● **Task to carry out**:
Using the data below, reproduce exactly the lines from the line with "Korea TOB Mar 2016 v1" to the line with "(3.12) −|θ|2/4u −", both included; pictures must be dropped.

****************

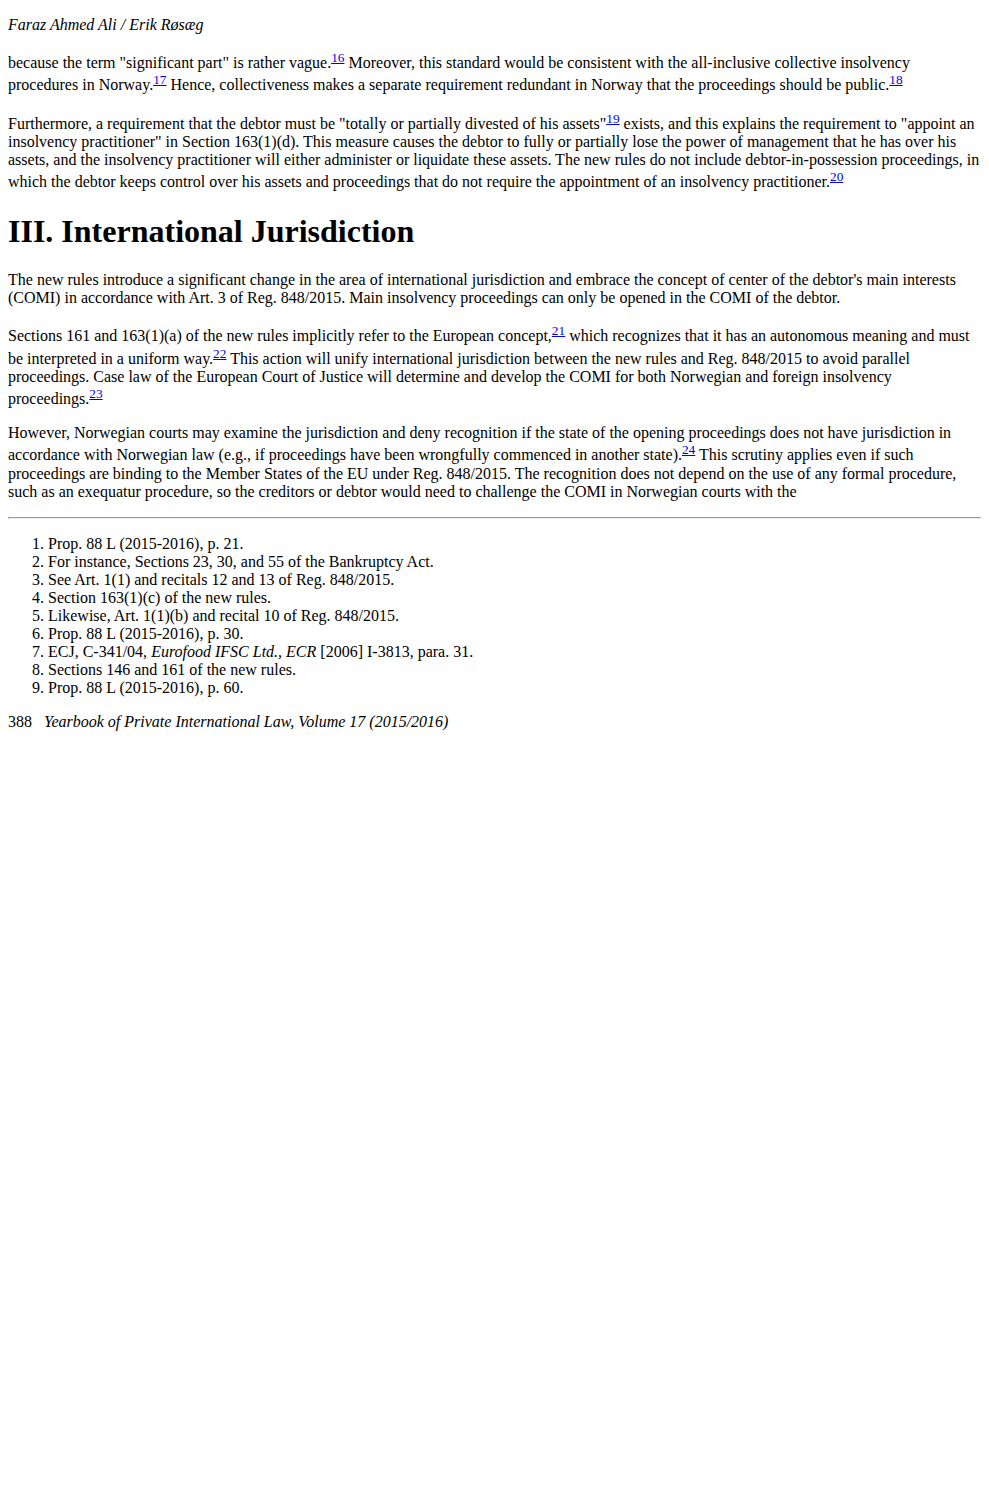Faraz Ahmed Ali / Erik Røsæg
because the term "significant part" is rather vague.16 Moreover, this standard would be consistent with the all-inclusive collective insolvency procedures in Norway.17 Hence, collectiveness makes a separate requirement redundant in Norway that the proceedings should be public.18
Furthermore, a requirement that the debtor must be "totally or partially divested of his assets"19 exists, and this explains the requirement to "appoint an insolvency practitioner" in Section 163(1)(d). This measure causes the debtor to fully or partially lose the power of management that he has over his assets, and the insolvency practitioner will either administer or liquidate these assets. The new rules do not include debtor-in-possession proceedings, in which the debtor keeps control over his assets and proceedings that do not require the appointment of an insolvency practitioner.20
III. International Jurisdiction
The new rules introduce a significant change in the area of international jurisdiction and embrace the concept of center of the debtor's main interests (COMI) in accordance with Art. 3 of Reg. 848/2015. Main insolvency proceedings can only be opened in the COMI of the debtor.
Sections 161 and 163(1)(a) of the new rules implicitly refer to the European concept,21 which recognizes that it has an autonomous meaning and must be interpreted in a uniform way.22 This action will unify international jurisdiction between the new rules and Reg. 848/2015 to avoid parallel proceedings. Case law of the European Court of Justice will determine and develop the COMI for both Norwegian and foreign insolvency proceedings.23
However, Norwegian courts may examine the jurisdiction and deny recognition if the state of the opening proceedings does not have jurisdiction in accordance with Norwegian law (e.g., if proceedings have been wrongfully commenced in another state).24 This scrutiny applies even if such proceedings are binding to the Member States of the EU under Reg. 848/2015. The recognition does not depend on the use of any formal procedure, such as an exequatur procedure, so the creditors or debtor would need to challenge the COMI in Norwegian courts with the
Prop. 88 L (2015-2016), p. 21.
For instance, Sections 23, 30, and 55 of the Bankruptcy Act.
See Art. 1(1) and recitals 12 and 13 of Reg. 848/2015.
Section 163(1)(c) of the new rules.
Likewise, Art. 1(1)(b) and recital 10 of Reg. 848/2015.
Prop. 88 L (2015-2016), p. 30.
ECJ, C-341/04, Eurofood IFSC Ltd., ECR [2006] I-3813, para. 31.
Sections 146 and 161 of the new rules.
Prop. 88 L (2015-2016), p. 60.
388 Yearbook of Private International Law, Volume 17 (2015/2016)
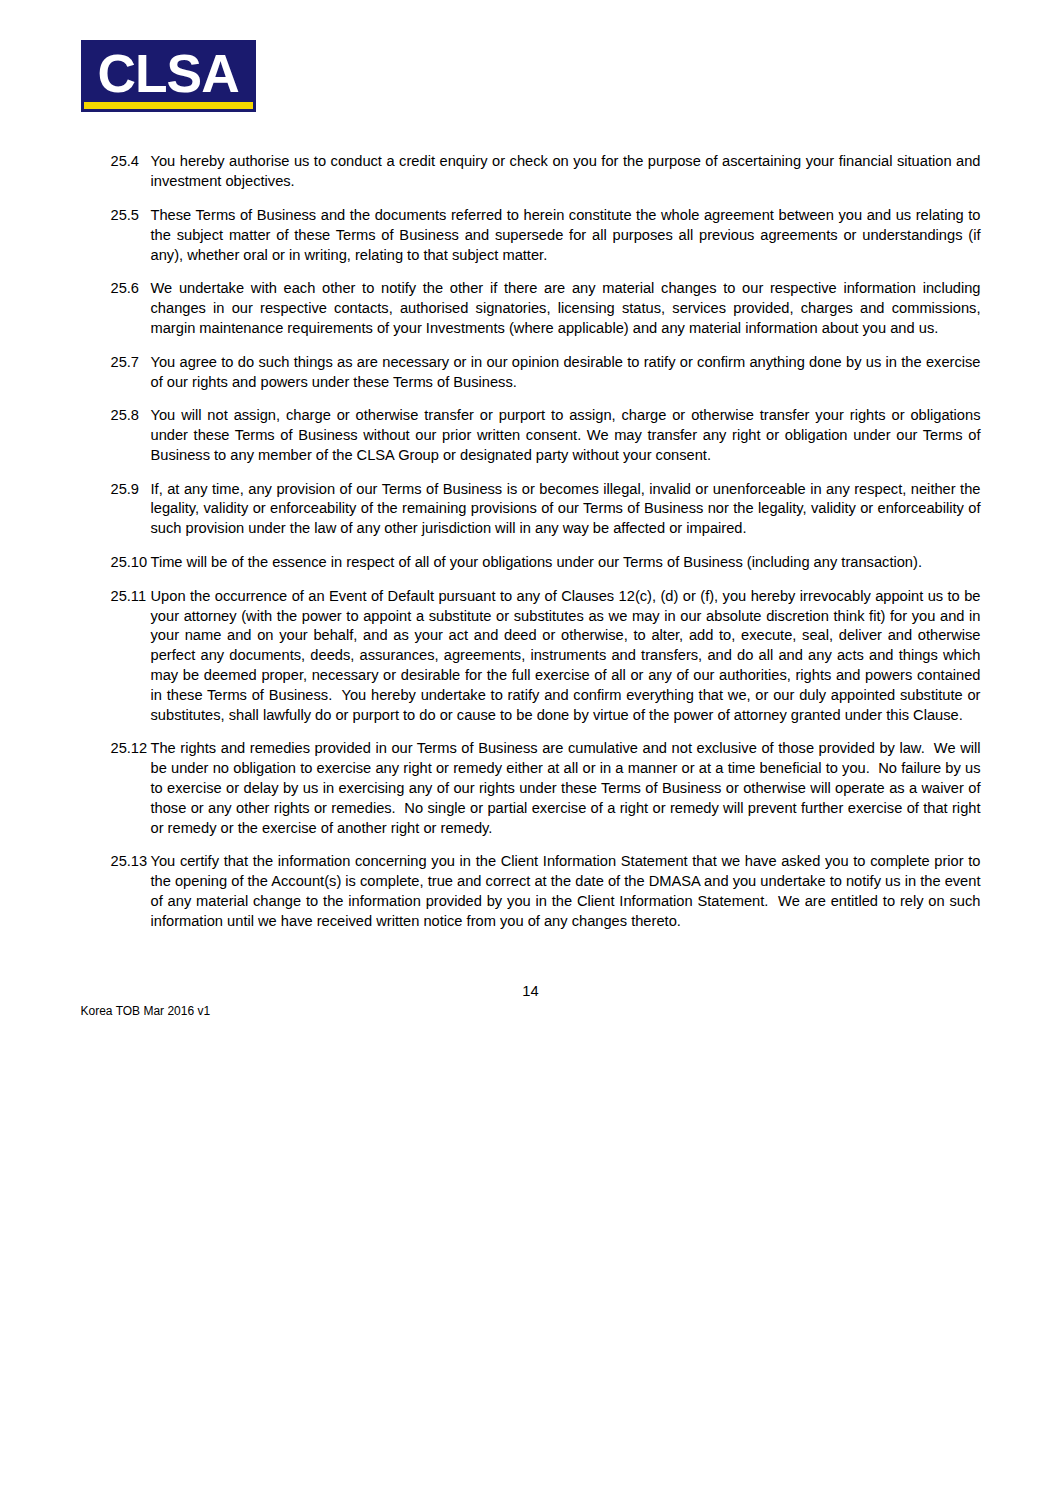CLSA
25.4
You hereby authorise us to conduct a credit enquiry or check on you for the purpose of ascertaining your financial situation and investment objectives.
25.5
These Terms of Business and the documents referred to herein constitute the whole agreement between you and us relating to the subject matter of these Terms of Business and supersede for all purposes all previous agreements or understandings (if any), whether oral or in writing, relating to that subject matter.
25.6
We undertake with each other to notify the other if there are any material changes to our respective information including changes in our respective contacts, authorised signatories, licensing status, services provided, charges and commissions, margin maintenance requirements of your Investments (where applicable) and any material information about you and us.
25.7
You agree to do such things as are necessary or in our opinion desirable to ratify or confirm anything done by us in the exercise of our rights and powers under these Terms of Business.
25.8
You will not assign, charge or otherwise transfer or purport to assign, charge or otherwise transfer your rights or obligations under these Terms of Business without our prior written consent. We may transfer any right or obligation under our Terms of Business to any member of the CLSA Group or designated party without your consent.
25.9
If, at any time, any provision of our Terms of Business is or becomes illegal, invalid or unenforceable in any respect, neither the legality, validity or enforceability of the remaining provisions of our Terms of Business nor the legality, validity or enforceability of such provision under the law of any other jurisdiction will in any way be affected or impaired.
25.10
Time will be of the essence in respect of all of your obligations under our Terms of Business (including any transaction).
25.11
Upon the occurrence of an Event of Default pursuant to any of Clauses 12(c), (d) or (f), you hereby irrevocably appoint us to be your attorney (with the power to appoint a substitute or substitutes as we may in our absolute discretion think fit) for you and in your name and on your behalf, and as your act and deed or otherwise, to alter, add to, execute, seal, deliver and otherwise perfect any documents, deeds, assurances, agreements, instruments and transfers, and do all and any acts and things which may be deemed proper, necessary or desirable for the full exercise of all or any of our authorities, rights and powers contained in these Terms of Business. You hereby undertake to ratify and confirm everything that we, or our duly appointed substitute or substitutes, shall lawfully do or purport to do or cause to be done by virtue of the power of attorney granted under this Clause.
25.12
The rights and remedies provided in our Terms of Business are cumulative and not exclusive of those provided by law. We will be under no obligation to exercise any right or remedy either at all or in a manner or at a time beneficial to you. No failure by us to exercise or delay by us in exercising any of our rights under these Terms of Business or otherwise will operate as a waiver of those or any other rights or remedies. No single or partial exercise of a right or remedy will prevent further exercise of that right or remedy or the exercise of another right or remedy.
25.13
You certify that the information concerning you in the Client Information Statement that we have asked you to complete prior to the opening of the Account(s) is complete, true and correct at the date of the DMASA and you undertake to notify us in the event of any material change to the information provided by you in the Client Information Statement. We are entitled to rely on such information until we have received written notice from you of any changes thereto.
14
Korea TOB Mar 2016 v1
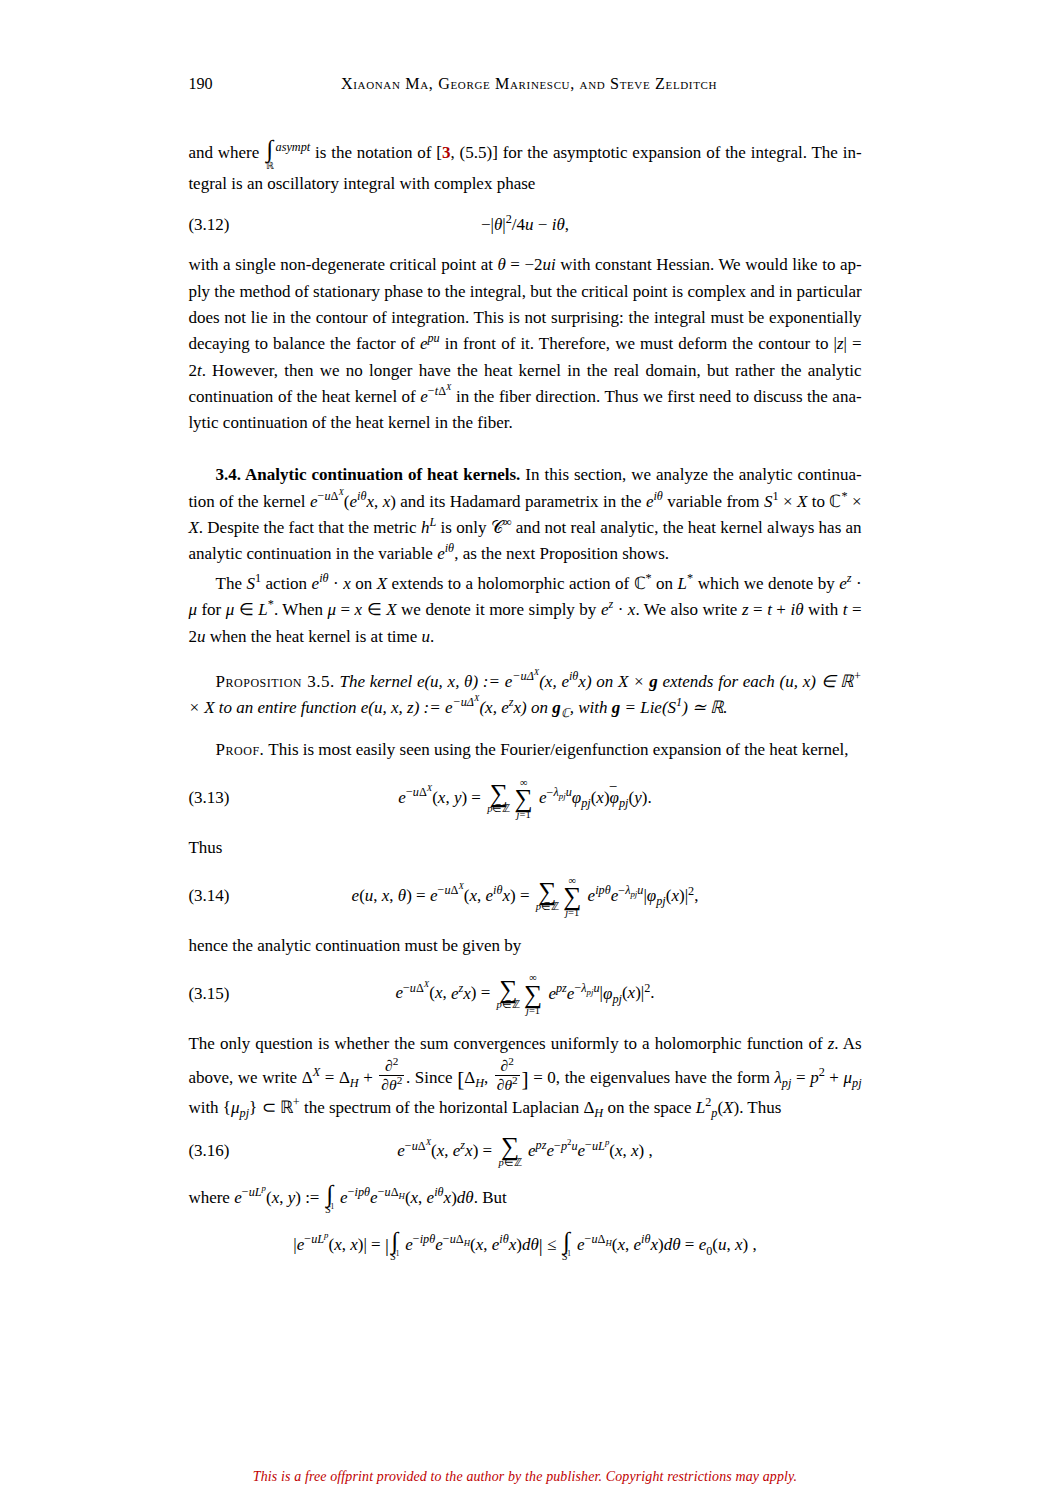190 Xiaonan Ma, George Marinescu, and Steve Zelditch
and where ∫ℝasympt is the notation of [3, (5.5)] for the asymptotic expansion of the integral. The integral is an oscillatory integral with complex phase
(3.12) −|θ|2/4u − iθ,
with a single non-degenerate critical point at θ = −2ui with constant Hessian. We would like to apply the method of stationary phase to the integral, but the critical point is complex and in particular does not lie in the contour of integration. This is not surprising: the integral must be exponentially decaying to balance the factor of epu in front of it. Therefore, we must deform the contour to |z| = 2t. However, then we no longer have the heat kernel in the real domain, but rather the analytic continuation of the heat kernel of e−t ΔX in the fiber direction. Thus we first need to discuss the analytic continuation of the heat kernel in the fiber.
3.4. Analytic continuation of heat kernels. In this section, we analyze the analytic continuation of the kernel e−u ΔX(eiθx, x) and its Hadamard parametrix in the eiθ variable from S1 × X to ℂ* × X. Despite the fact that the metric hL is only 𝒞∞ and not real analytic, the heat kernel always has an analytic continuation in the variable eiθ, as the next Proposition shows.
The S1 action eiθ · x on X extends to a holomorphic action of ℂ* on L* which we denote by ez · μ for μ ∈ L*. When μ = x ∈ X we denote it more simply by ez · x. We also write z = t + iθ with t = 2u when the heat kernel is at time u.
Proposition 3.5. The kernel e(u, x, θ) := e−u ΔX(x, eiθx) on X × g extends for each (u, x) ∈ ℝ+ × X to an entire function e(u, x, z) := e−u ΔX(x, ezx) on gℂ, with g = Lie(S1) ≃ ℝ.
Proof. This is most easily seen using the Fourier/eigenfunction expansion of the heat kernel,
(3.13) e−u ΔX(x, y) = ∑p∈ℤ∞∑j=1 e−λpjuφpj(x)–φpj(y).
Thus
(3.14) e(u, x, θ) = e−u ΔX(x, eiθx) = ∑p∈ℤ∞∑j=1 eipθe−λpju|φpj(x)|2,
hence the analytic continuation must be given by
(3.15) e−u ΔX(x, ezx) = ∑p∈ℤ∞∑j=1 epze−λpju|φpj(x)|2.
The only question is whether the sum convergences uniformly to a holomorphic function of z. As above, we write ΔX = ΔH + ∂2∂θ2. Since [ΔH, ∂2∂θ2] = 0, the eigenvalues have the form λpj = p2 + μpj with {μpj} ⊂ ℝ+ the spectrum of the horizontal Laplacian ΔH on the space L2p(X). Thus
(3.16) e−u ΔX(x, ezx) = ∑p∈ℤ epze−p2ue−uLp(x, x) ,
where e−uLp(x, y) := ∫S1 e−ipθe−u ΔH(x, eiθx)dθ. But
|e−uLp(x, x)| = |∫S1 e−ipθe−u ΔH(x, eiθx)dθ| ≤ ∫S1 e−u ΔH(x, eiθx)dθ = e0(u, x) ,
This is a free offprint provided to the author by the publisher. Copyright restrictions may apply.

****************

● **Answer space**:
Korea TOB Mar 2016 v1
190 Xiaonan Ma, George Marinescu, and Steve Zelditch
and where ∫ℝasympt is the notation of [3, (5.5)] for the asymptotic expansion of the integral. The integral is an oscillatory integral with complex phase
(3.12) −|θ|2/4u − iθ,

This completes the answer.